• **What the task requires**:
Scan the material for the word "Improper" and copy each line where it occurs.
····················
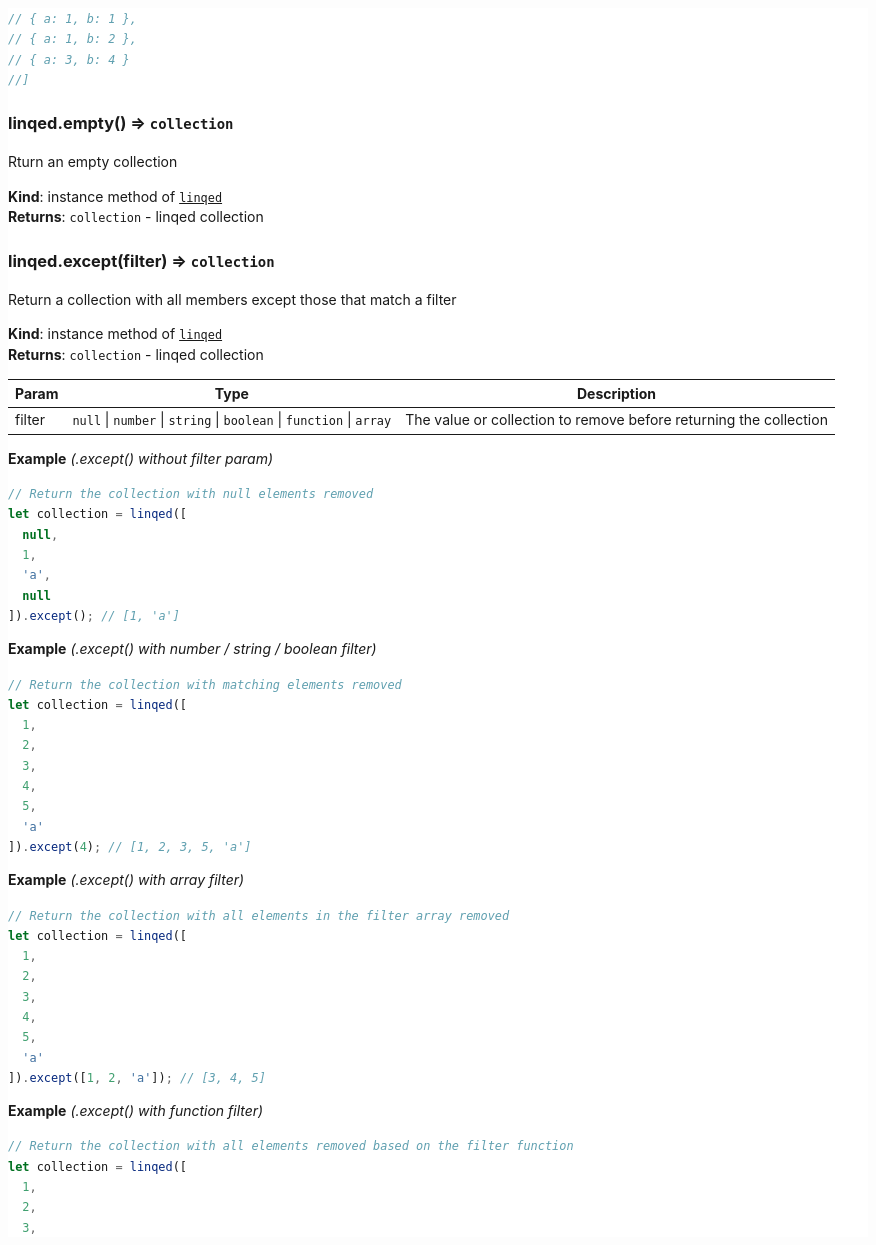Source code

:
 ```js
// { a: 1, b: 1 },
// { a: 1, b: 2 },
// { a: 3, b: 4 }
//]
```
<a name="linqed+empty"></a>

### linqed.empty() ⇒ <code>collection</code>
Rturn an empty collection

**Kind**: instance method of [<code>linqed</code>](#linqed)  
**Returns**: <code>collection</code> - linqed collection  
<a name="linqed+except"></a>

### linqed.except(filter) ⇒ <code>collection</code>
Return a collection with all members except those that match a filter

**Kind**: instance method of [<code>linqed</code>](#linqed)  
**Returns**: <code>collection</code> - linqed collection  

| Param | Type | Description |
| --- | --- | --- |
| filter | <code>null</code> \| <code>number</code> \| <code>string</code> \| <code>boolean</code> \| <code>function</code> \| <code>array</code> | The value or collection to remove before returning the collection |

**Example** *(.except() without filter param)*  
```js
// Return the collection with null elements removed
let collection = linqed([
  null,
  1,
  'a',
  null
]).except(); // [1, 'a']
```
**Example** *(.except() with number / string / boolean filter)*  
```js
// Return the collection with matching elements removed
let collection = linqed([
  1,
  2,
  3,
  4,
  5,
  'a'
]).except(4); // [1, 2, 3, 5, 'a']
```
**Example** *(.except() with array filter)*  
```js
// Return the collection with all elements in the filter array removed
let collection = linqed([
  1,
  2,
  3,
  4,
  5,
  'a'
]).except([1, 2, 'a']); // [3, 4, 5]
```
**Example** *(.except() with function filter)*  
```js
// Return the collection with all elements removed based on the filter function
let collection = linqed([
  1,
  2,
  3,
```
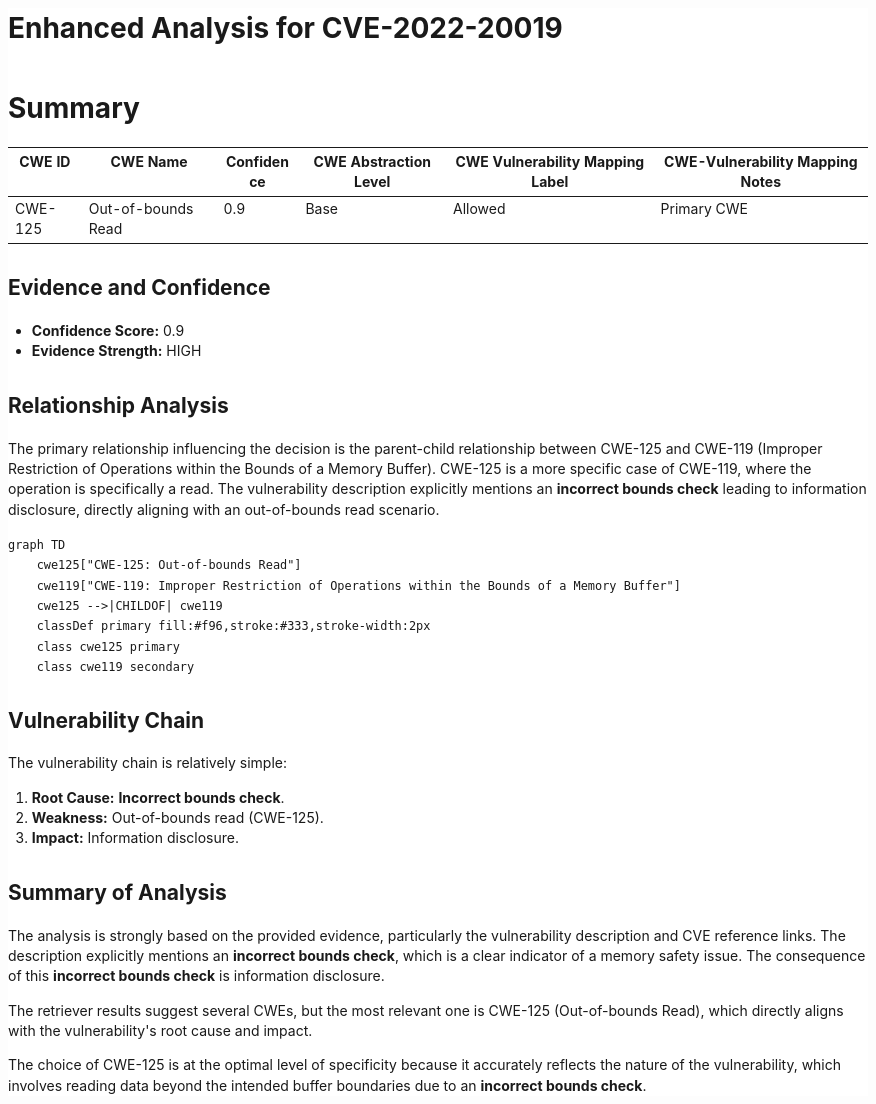 # Enhanced Analysis for CVE-2022-20019

# Summary
| CWE ID | CWE Name | Confidence | CWE Abstraction Level | CWE Vulnerability Mapping Label | CWE-Vulnerability Mapping Notes |
|---|---|---|---|---|---|
| CWE-125 | Out-of-bounds Read | 0.9 | Base | Allowed | Primary CWE |

## Evidence and Confidence

*   **Confidence Score:** 0.9
*   **Evidence Strength:** HIGH

## Relationship Analysis
The primary relationship influencing the decision is the parent-child relationship between CWE-125 and CWE-119 (Improper Restriction of Operations within the Bounds of a Memory Buffer). CWE-125 is a more specific case of CWE-119, where the operation is specifically a read. The vulnerability description explicitly mentions an **incorrect bounds check** leading to information disclosure, directly aligning with an out-of-bounds read scenario.

```mermaid
graph TD
    cwe125["CWE-125: Out-of-bounds Read"]
    cwe119["CWE-119: Improper Restriction of Operations within the Bounds of a Memory Buffer"]
    cwe125 -->|CHILDOF| cwe119
    classDef primary fill:#f96,stroke:#333,stroke-width:2px
    class cwe125 primary
    class cwe119 secondary
```

## Vulnerability Chain
The vulnerability chain is relatively simple:
1.  **Root Cause:** **Incorrect bounds check**.
2.  **Weakness:** Out-of-bounds read (CWE-125).
3.  **Impact:** Information disclosure.

## Summary of Analysis
The analysis is strongly based on the provided evidence, particularly the vulnerability description and CVE reference links. The description explicitly mentions an **incorrect bounds check**, which is a clear indicator of a memory safety issue. The consequence of this **incorrect bounds check** is information disclosure.

The retriever results suggest several CWEs, but the most relevant one is CWE-125 (Out-of-bounds Read), which directly aligns with the vulnerability's root cause and impact.

The choice of CWE-125 is at the optimal level of specificity because it accurately reflects the nature of the vulnerability, which involves reading data beyond the intended buffer boundaries due to an **incorrect bounds check**.
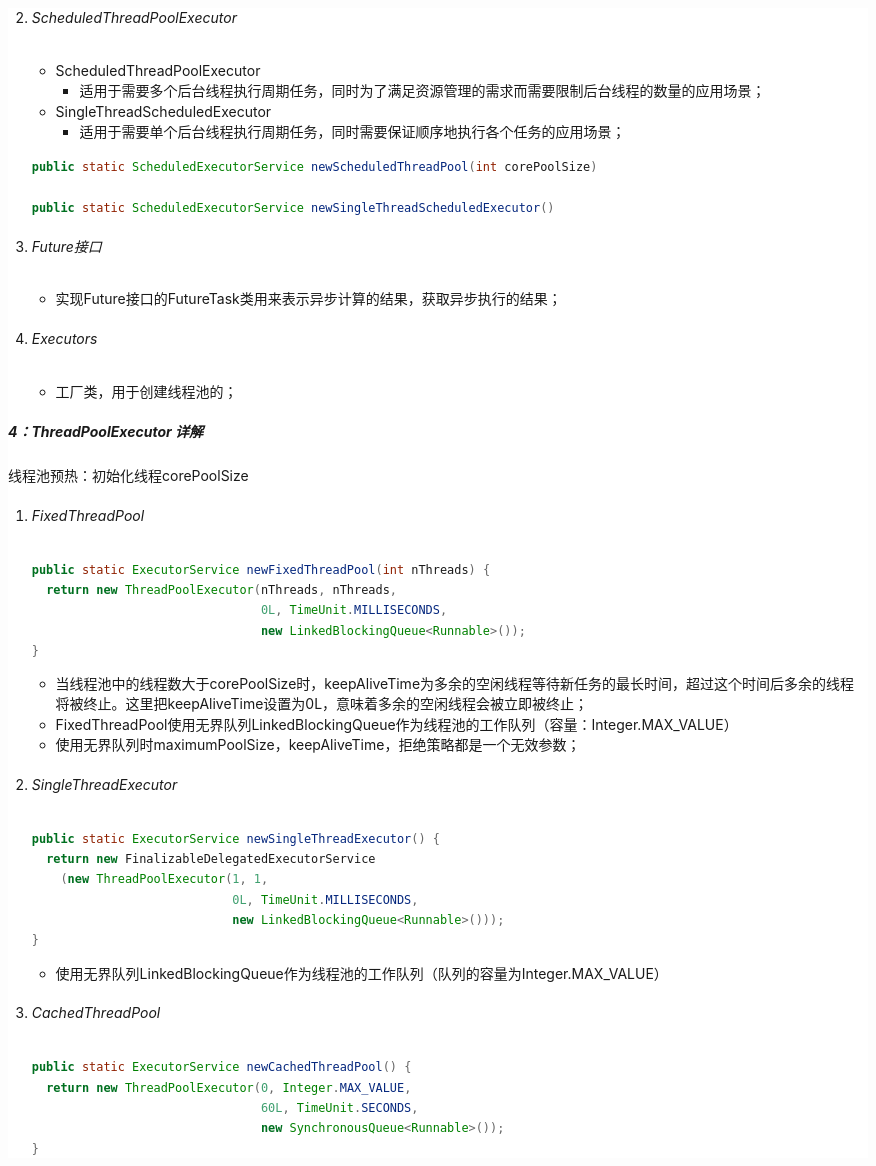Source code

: 2. ###### ScheduledThreadPoolExecutor

   - ScheduledThreadPoolExecutor
     - 适用于需要多个后台线程执行周期任务，同时为了满足资源管理的需求而需要限制后台线程的数量的应用场景；
   - SingleThreadScheduledExecutor
     - 适用于需要单个后台线程执行周期任务，同时需要保证顺序地执行各个任务的应用场景；

   ```java
   public static ScheduledExecutorService newScheduledThreadPool(int corePoolSize)
   
   public static ScheduledExecutorService newSingleThreadScheduledExecutor()
   ```

3. ###### Future接口

   - 实现Future接口的FutureTask类用来表示异步计算的结果，获取异步执行的结果；

4. ###### Executors 

   - 工厂类，用于创建线程池的；

##### 4：ThreadPoolExecutor 详解

线程池预热：初始化线程corePoolSize

1. ###### FixedThreadPool

   ```java
   public static ExecutorService newFixedThreadPool(int nThreads) {
     return new ThreadPoolExecutor(nThreads, nThreads,
                                   0L, TimeUnit.MILLISECONDS,
                                   new LinkedBlockingQueue<Runnable>());
   }
   ```

   - 当线程池中的线程数大于corePoolSize时，keepAliveTime为多余的空闲线程等待新任务的最长时间，超过这个时间后多余的线程将被终止。这里把keepAliveTime设置为0L，意味着多余的空闲线程会被立即被终止；
   - FixedThreadPool使用无界队列LinkedBlockingQueue作为线程池的工作队列（容量：Integer.MAX_VALUE）
   - 使用无界队列时maximumPoolSize，keepAliveTime，拒绝策略都是一个无效参数；

2. ###### SingleThreadExecutor

   ```java
   public static ExecutorService newSingleThreadExecutor() {
     return new FinalizableDelegatedExecutorService
       (new ThreadPoolExecutor(1, 1,
                               0L, TimeUnit.MILLISECONDS,
                               new LinkedBlockingQueue<Runnable>()));
   }
   ```

   - 使用无界队列LinkedBlockingQueue作为线程池的工作队列（队列的容量为Integer.MAX_VALUE）

3. ###### CachedThreadPool

   ```java
   public static ExecutorService newCachedThreadPool() {
     return new ThreadPoolExecutor(0, Integer.MAX_VALUE,
                                   60L, TimeUnit.SECONDS,
                                   new SynchronousQueue<Runnable>());
   }
   ```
····················
• **Answer space**:
The primary relationship influencing the decision is the parent-child relationship between CWE-125 and CWE-119 (Improper Restriction of Operations within the Bounds of a Memory Buffer). CWE-125 is a more specific case of CWE-119, where the operation is specifically a read. The vulnerability description explicitly mentions an **incorrect bounds check** leading to information disclosure, directly aligning with an out-of-bounds read scenario.
    cwe119["CWE-119: Improper Restriction of Operations within the Bounds of a Memory Buffer"]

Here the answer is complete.